The new NHS and adult social care outcomes are welcomed for including a major element of user and carer self reported satisfaction and quality of life and outcome measures. Joint NHS and social care outcome measures have already been successfully piloted for mental health services.
The new personal budgets and individual outcomes will allow an unprecedented ability for health and social care communities to identify the cost of services for each individual, the individual outcomes and the overall balance of care in the locality. If implemented correctly it would give us the ability to measure the effectiveness and quality of each service or combinations of services on individuals and groups of people – which has been conspicuously absent from current health and social care data.
In the US individual billing gives health companies the ability to maximise profit and make cost reductions to improve their competitive position.

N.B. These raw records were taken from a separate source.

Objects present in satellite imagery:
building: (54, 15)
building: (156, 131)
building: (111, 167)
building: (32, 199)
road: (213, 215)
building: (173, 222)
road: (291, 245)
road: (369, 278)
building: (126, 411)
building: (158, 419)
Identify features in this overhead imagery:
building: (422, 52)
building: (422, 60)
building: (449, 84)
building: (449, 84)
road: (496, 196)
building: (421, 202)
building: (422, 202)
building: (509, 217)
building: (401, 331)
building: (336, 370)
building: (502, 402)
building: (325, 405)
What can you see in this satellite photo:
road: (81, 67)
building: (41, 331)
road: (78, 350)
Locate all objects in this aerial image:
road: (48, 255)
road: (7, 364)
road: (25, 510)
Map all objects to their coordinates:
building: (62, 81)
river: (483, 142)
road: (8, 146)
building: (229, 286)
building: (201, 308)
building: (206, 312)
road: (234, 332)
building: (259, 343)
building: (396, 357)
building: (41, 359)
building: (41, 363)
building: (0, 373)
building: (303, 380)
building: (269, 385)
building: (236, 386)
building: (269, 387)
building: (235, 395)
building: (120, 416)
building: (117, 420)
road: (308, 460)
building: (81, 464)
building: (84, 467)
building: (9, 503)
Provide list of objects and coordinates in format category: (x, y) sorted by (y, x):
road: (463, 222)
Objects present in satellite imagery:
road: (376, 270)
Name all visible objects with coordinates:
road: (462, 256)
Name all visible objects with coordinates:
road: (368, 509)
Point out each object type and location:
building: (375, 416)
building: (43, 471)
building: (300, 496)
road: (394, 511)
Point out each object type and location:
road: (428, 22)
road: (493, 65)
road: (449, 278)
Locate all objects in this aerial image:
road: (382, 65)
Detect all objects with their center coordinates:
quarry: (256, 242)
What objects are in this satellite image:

Unfortunately it also seems to add to the overall cost in terms of cost/GDP where the NHS is one of the most efficient performers.
Evidence shows that we need a whole person, whole system approach to develop services effectively and make integration work. Individual outcomes and costing/budgets and whole system indicators will enable detailed analysis of individual and system costs, quality and outcomes across services in a locality.
It may be the time to stop the constant piloting; use the known evidence to develop effective services; design performance and audit systems to measure individual outcomes costs and quality so we can see how effective each service is; use the outcome information to continuously monitor whole system use of resources, identify services with the best outcomes/cost, and use any money gained through efficiency to improve quality and develop more preventive community care options. The one thing we can’t do is do nothing.